Jennifer Bates never thought that she’d be testifying before members of Congress, after one year due to the “grueling” conditions she experienced working in Amazon, when Amazon opened a sprawling warehouse in her community in March 2020.
Bates, who is a grandmother of seven children, was really excited and happy about Amazon coming to Bessemer, Alabama. She thought that it would bring economic growth to the area she lived and there was a chance that a job there would allow her to spend much more time with her family and grandchildren.
Instead, what she found at Amazon was a job with 10-hour shifts which according to her felt “more strenuous” than the 12-hour shifts she used to do at her previous job place.
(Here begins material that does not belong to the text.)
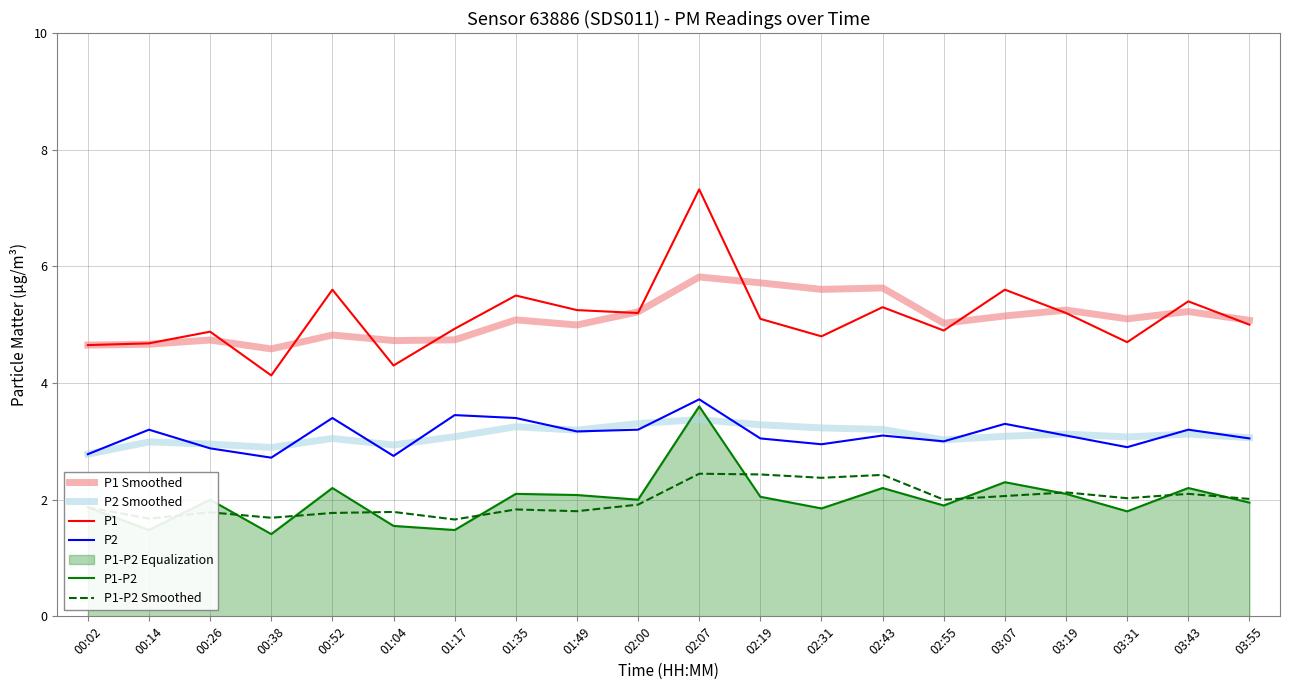

Which category has the highest value in the P1-P2 series?

02:07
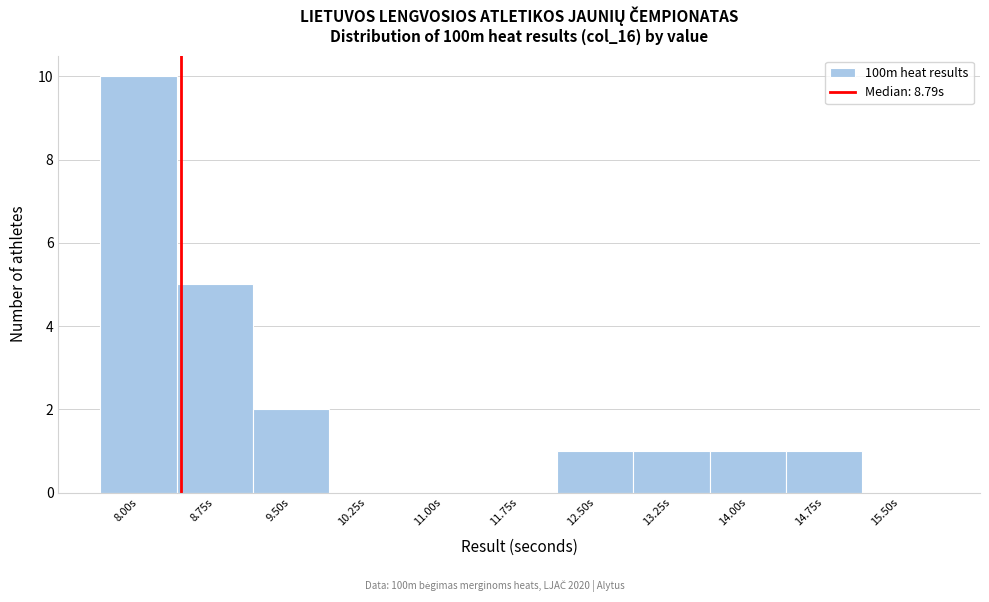

Reading left to right, transcribe all the data shown in this chart.

8.00s=10	8.75s=5	9.50s=2	10.25s=0	11.00s=0	11.75s=0	12.50s=1	13.25s=1	14.00s=1	14.75s=1	15.50s=0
Her knees used to hurt and also her legs used to swell due to the amount of walking required to reach thr warehouse, which was almost as big as a football field and along with that it also had lots of stairs.
Jennifer Bates’ efforts to help organize a union at the Amazon facility in Bessemer, Alabama, catapulted her into the national spotlight.
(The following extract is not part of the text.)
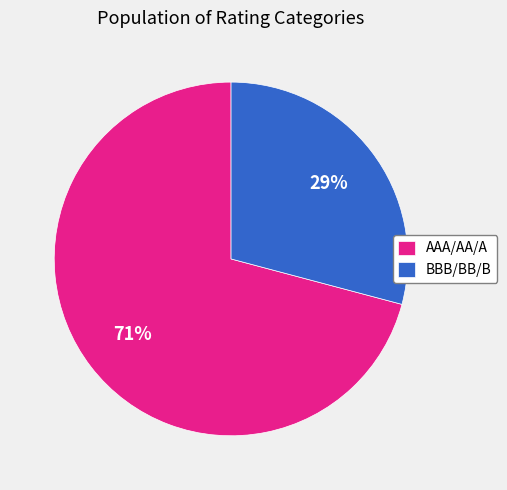

How many segments does this pie chart have?

2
“Working 10 hours at the pace that they push you to go, the time off is either going to the doctor for something, soaking, resting, taking it easy on your days off,” Bates, an Amazon associate, said in a CNN Business interview this month.
She considered calling it quits. Bates, on the other hand, determined that there was a better response: working to improve it. “Why couldn’t I stand still and have an opportunity to fix something that was broken?”
Because of her role in a high-profile union push inside the Bessemer facility, that decision would propel Bates into the national spotlight.
Workers and organizers who were behind the effort were fighting to form Amazon’s first US-based union in the company’s 27-year history. They also ruffled the feathers of one of America’s largest employers, who displayed their aggressive anti-union tactics in full force.